> _SELECTED PASSAGE_
***

Posted by By AKEEB ALARAPE, Ibadan on
Three members of the Oyo State chapter of the Nigerian Labour Congress (NLC) were yesterday arrested by police at the entrance to the secretariat of the State Universal Basic Education Board (SUBEB).
Three members of the Oyo State chapter of the Nigerian Labour Congress (NLC) were yesterday arrested by police at the entrance to the secretariat of the State Universal Basic Education Board (SUBEB).
The arrest came at a time the leadership of the NLC in the state declared a ‘no retreat, no surrender' order on the face-off between the workers and the Otunba Adebayo Alao-Akala-led state government over the contentious N9,400 minimum wage for the workers. The strike commenced June 26, 2007.
Daily Sun reliably gathered that a monitoring team of the state workers had swooped on the SUBEB office on the information that some workers have secretly resumed work at the office.
An eye-witness told Daily Sun that the cane-wielding workers disallowed people to enter the office while some vehicles parked within the premises, which were suspected to belong to some civil servants had their tyres deflated.
Sensing crisis, the management of SUBEB were said to have invited the police to rescue them from the anger of the monitoring team, which led to a deployment of two patrol vehicles and later an Armour Personnel Carrier (APC) vehicle to the SUBEB gate which is adjacent the state government house.
Reacting to the arrest of his men, Chairman of NLC in the state, Mr. Basiru Lamidi Apapa, during a press conference, confirmed that those arrested were his members, who, were on their way to the state secretariat and not even among the monitoring team. Earlier at the press briefing, Apapa dismissed allegations that the labour leaders in the state deliberately refused to call off the strike because some politicians were instigating them against the state government.

***

> _GIVEN ENTRIES_
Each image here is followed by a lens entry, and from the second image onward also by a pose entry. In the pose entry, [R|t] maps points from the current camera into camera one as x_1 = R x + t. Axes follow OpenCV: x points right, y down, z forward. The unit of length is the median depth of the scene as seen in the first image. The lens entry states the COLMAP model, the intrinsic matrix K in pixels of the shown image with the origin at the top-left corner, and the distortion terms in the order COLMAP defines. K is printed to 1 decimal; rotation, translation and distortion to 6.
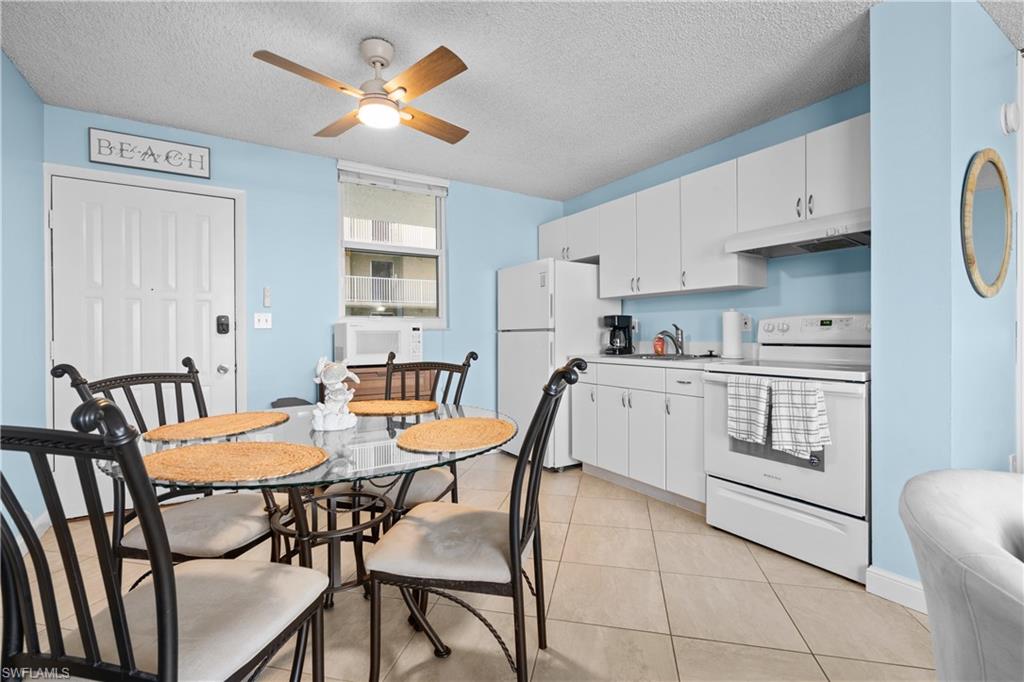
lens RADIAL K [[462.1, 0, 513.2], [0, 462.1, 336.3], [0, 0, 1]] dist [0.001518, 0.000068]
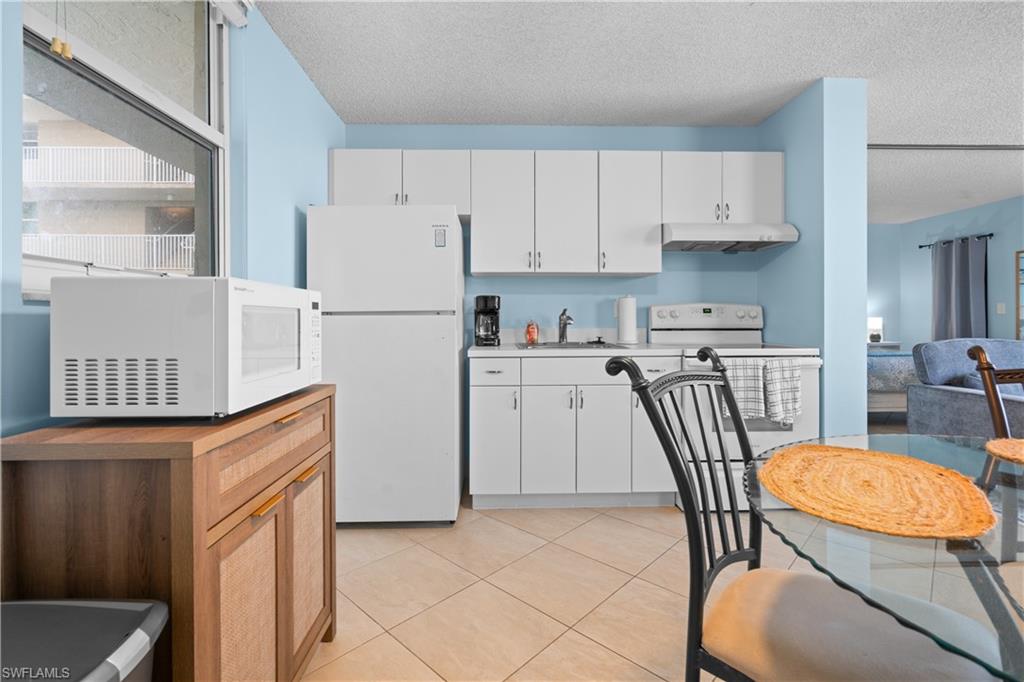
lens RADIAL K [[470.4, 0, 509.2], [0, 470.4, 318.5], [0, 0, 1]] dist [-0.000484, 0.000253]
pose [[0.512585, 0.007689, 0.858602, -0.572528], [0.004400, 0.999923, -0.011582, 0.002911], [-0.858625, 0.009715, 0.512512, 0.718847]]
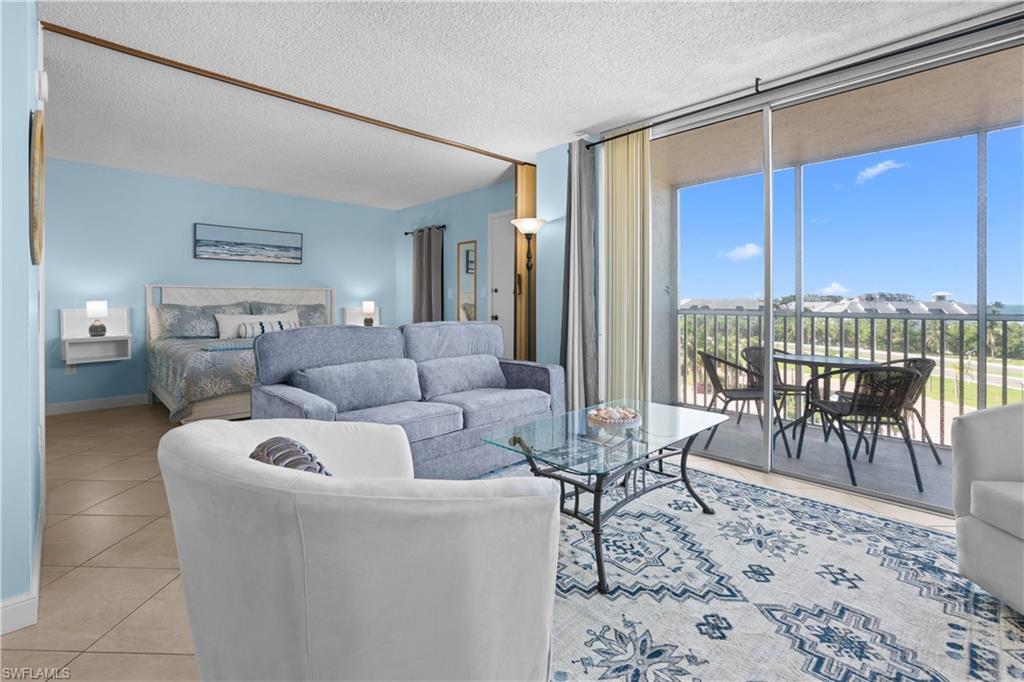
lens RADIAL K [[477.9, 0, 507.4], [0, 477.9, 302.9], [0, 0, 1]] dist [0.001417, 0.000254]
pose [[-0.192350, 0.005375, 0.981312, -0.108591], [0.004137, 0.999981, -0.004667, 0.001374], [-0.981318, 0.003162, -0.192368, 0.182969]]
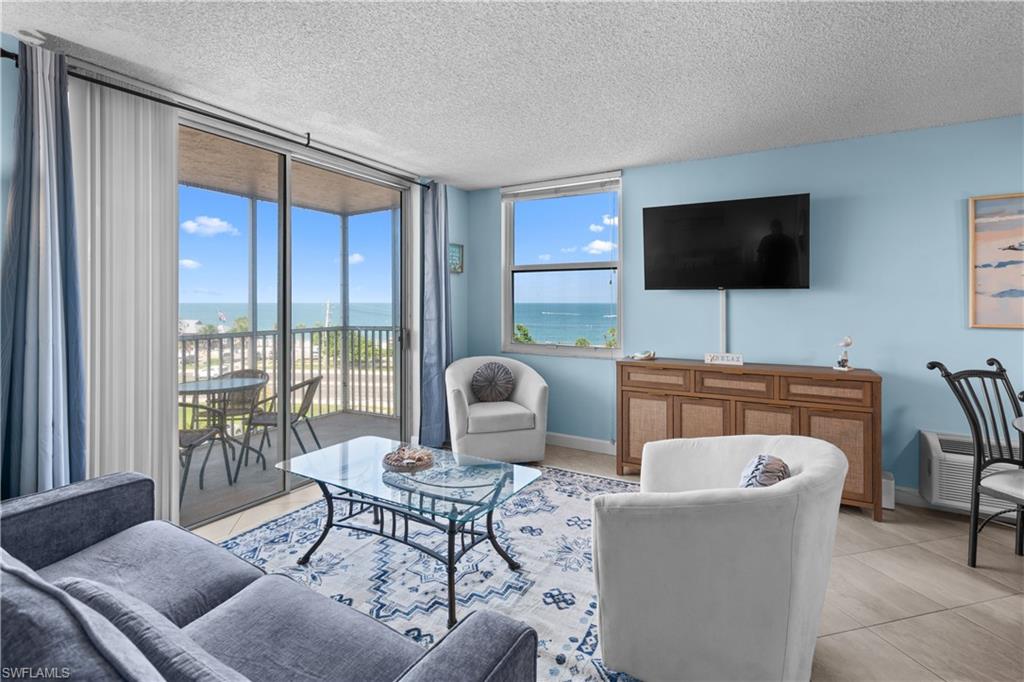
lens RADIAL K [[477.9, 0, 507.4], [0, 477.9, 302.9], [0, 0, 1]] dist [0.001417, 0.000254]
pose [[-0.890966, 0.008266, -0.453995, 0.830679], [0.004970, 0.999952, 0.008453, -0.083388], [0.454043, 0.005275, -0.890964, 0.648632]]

***

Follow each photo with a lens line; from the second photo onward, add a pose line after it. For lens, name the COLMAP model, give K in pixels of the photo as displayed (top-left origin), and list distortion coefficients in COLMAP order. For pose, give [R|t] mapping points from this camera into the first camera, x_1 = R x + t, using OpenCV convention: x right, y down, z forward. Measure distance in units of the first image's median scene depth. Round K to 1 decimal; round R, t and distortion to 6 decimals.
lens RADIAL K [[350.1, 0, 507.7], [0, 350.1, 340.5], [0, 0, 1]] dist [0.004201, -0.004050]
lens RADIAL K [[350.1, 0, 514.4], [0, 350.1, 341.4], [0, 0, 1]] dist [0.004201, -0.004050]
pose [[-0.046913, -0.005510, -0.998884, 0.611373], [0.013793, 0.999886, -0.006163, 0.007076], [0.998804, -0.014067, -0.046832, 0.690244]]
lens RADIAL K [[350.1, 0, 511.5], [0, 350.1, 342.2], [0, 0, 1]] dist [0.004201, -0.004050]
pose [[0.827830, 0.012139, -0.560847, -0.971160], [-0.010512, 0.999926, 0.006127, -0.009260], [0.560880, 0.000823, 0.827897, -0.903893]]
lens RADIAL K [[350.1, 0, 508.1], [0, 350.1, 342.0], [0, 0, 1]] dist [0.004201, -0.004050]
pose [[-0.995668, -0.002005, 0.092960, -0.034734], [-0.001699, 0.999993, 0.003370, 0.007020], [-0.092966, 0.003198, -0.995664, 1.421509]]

***

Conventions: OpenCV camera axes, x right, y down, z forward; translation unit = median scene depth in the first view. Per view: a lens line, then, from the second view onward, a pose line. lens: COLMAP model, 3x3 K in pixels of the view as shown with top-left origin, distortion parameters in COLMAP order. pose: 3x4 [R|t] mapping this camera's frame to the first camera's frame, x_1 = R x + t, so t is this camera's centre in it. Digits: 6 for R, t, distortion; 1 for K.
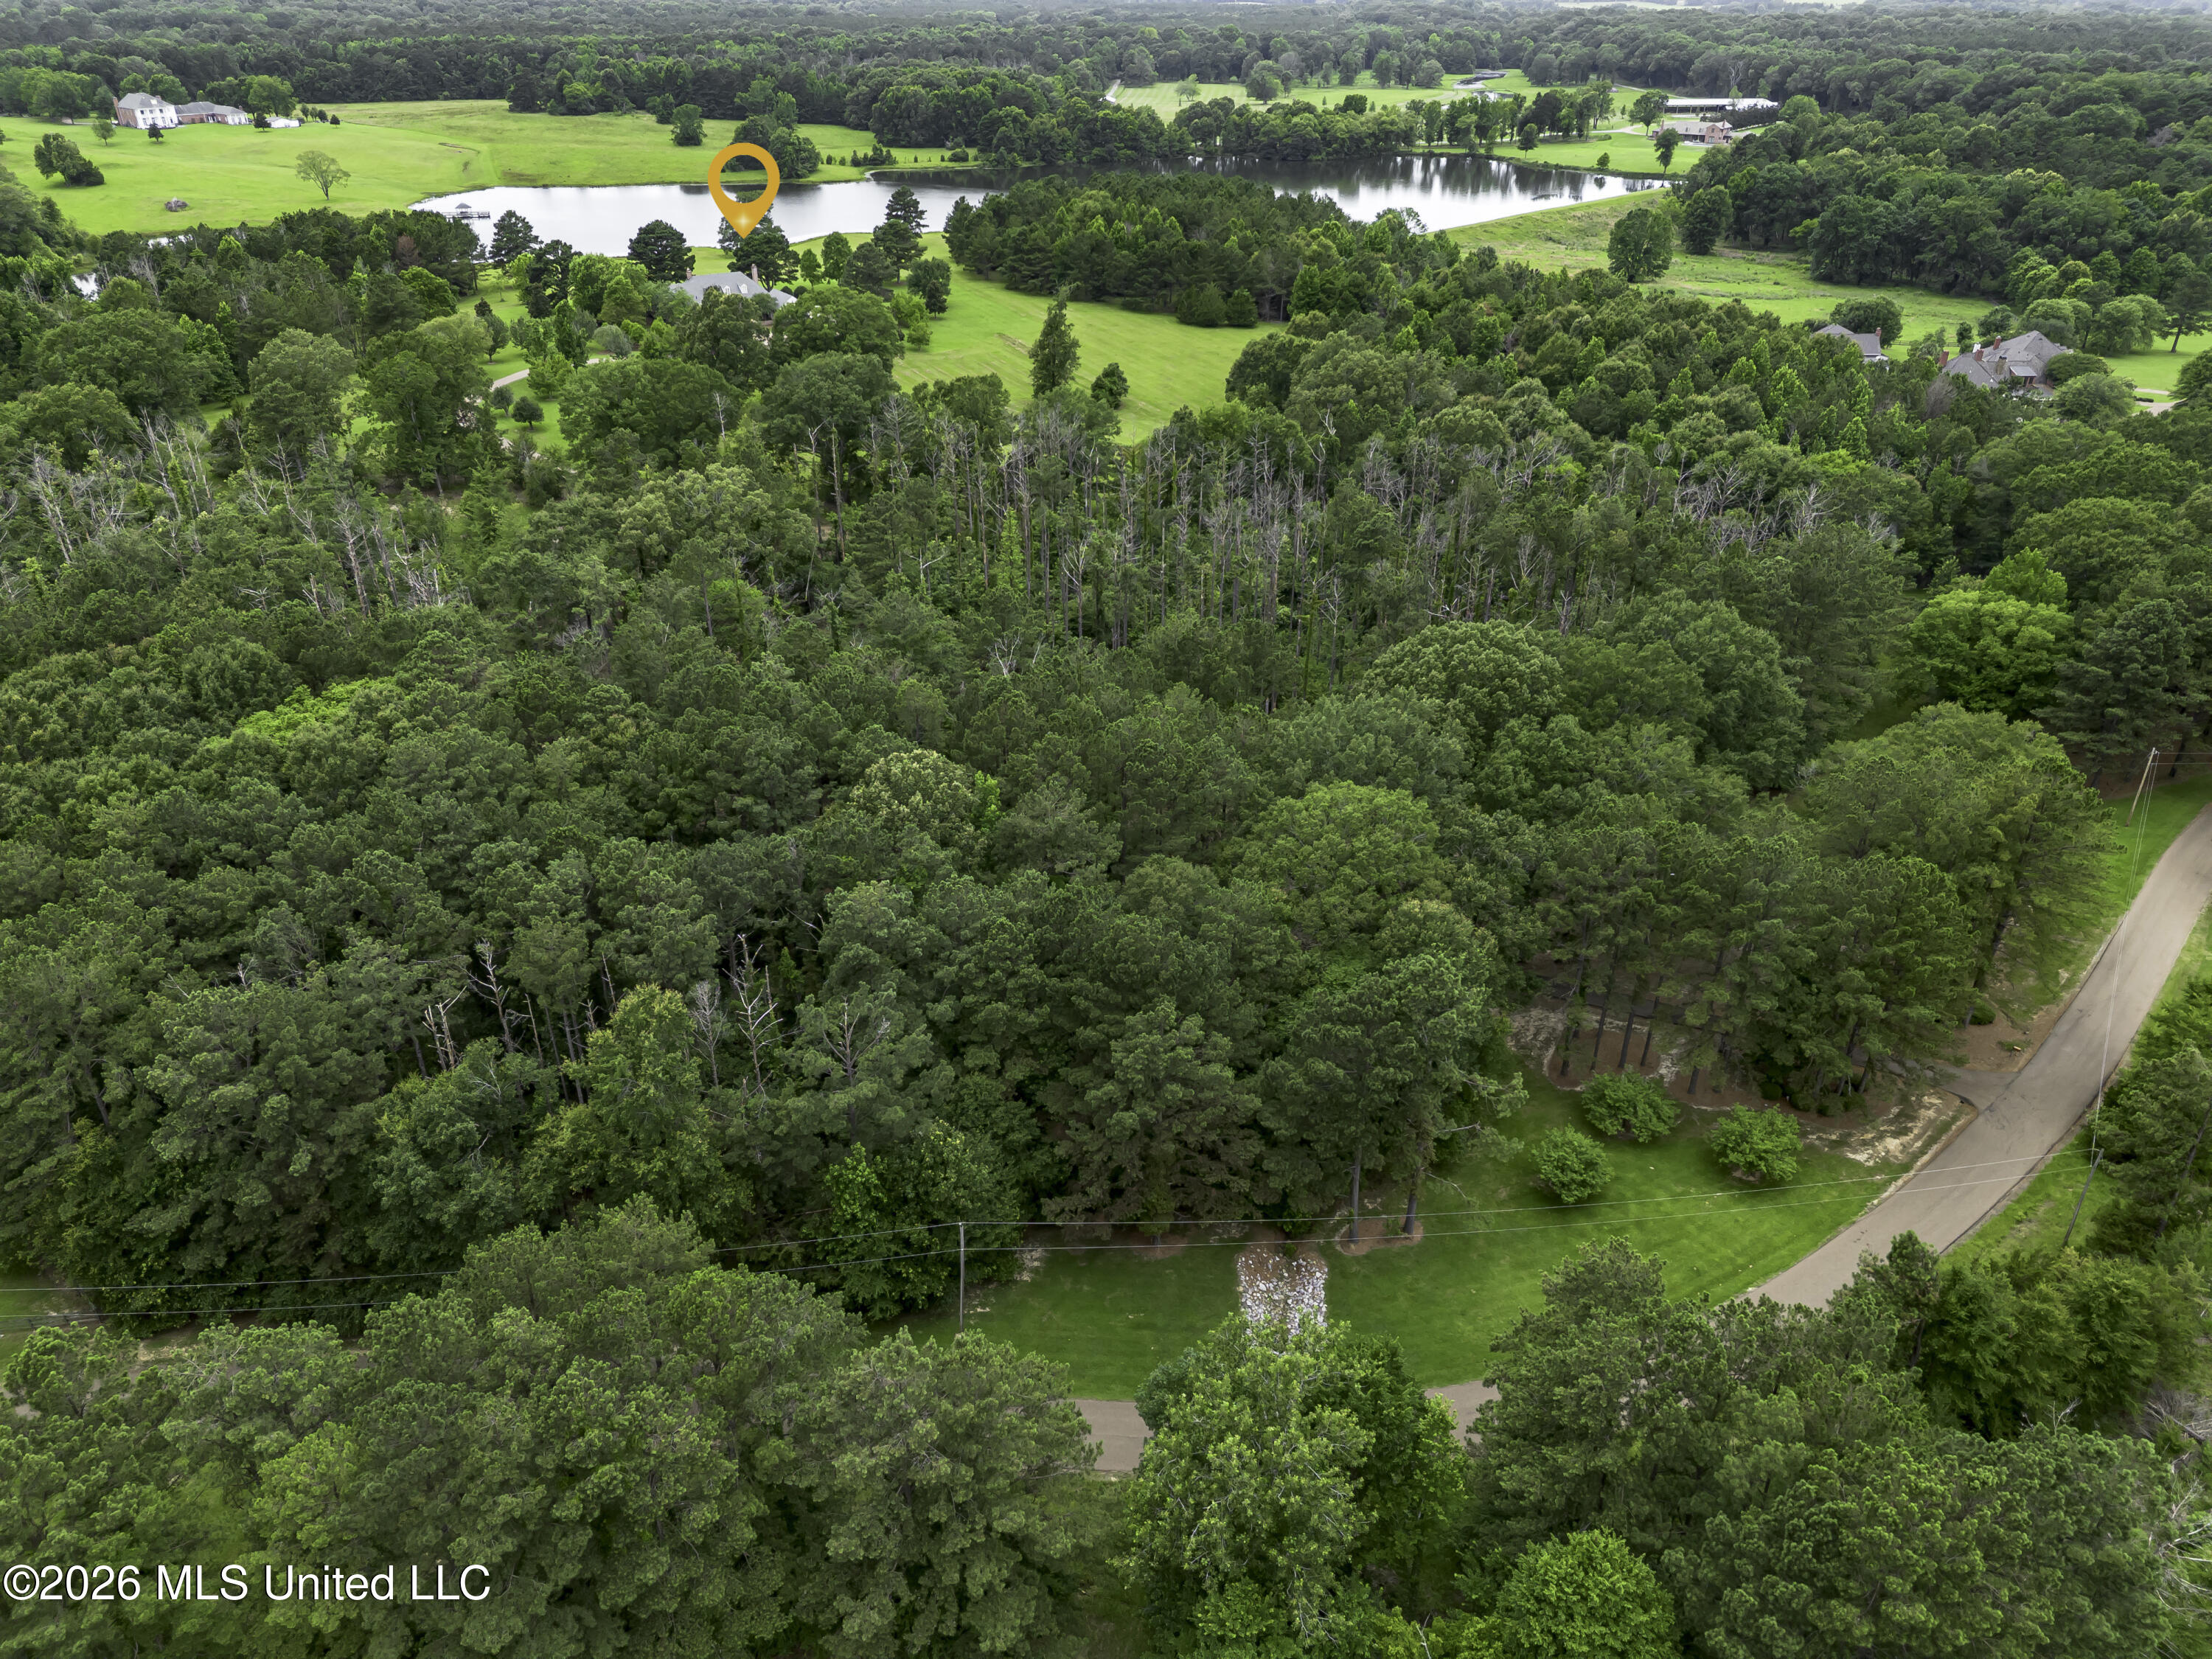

***

> _REQUIREMENT A_
Please list every person named in the article on the NLC arrests in Oyo State.
> _REQUIREMENT B_
According to the article on the NLC arrests in Oyo State, on what date did the strike begin?

> _EXERCISE SOLUTION A_
Akeeb Alarape
Otunba Adebayo Alao-Akala
Basiru Lamidi Apapa

> _EXERCISE SOLUTION B_
June 26, 2007.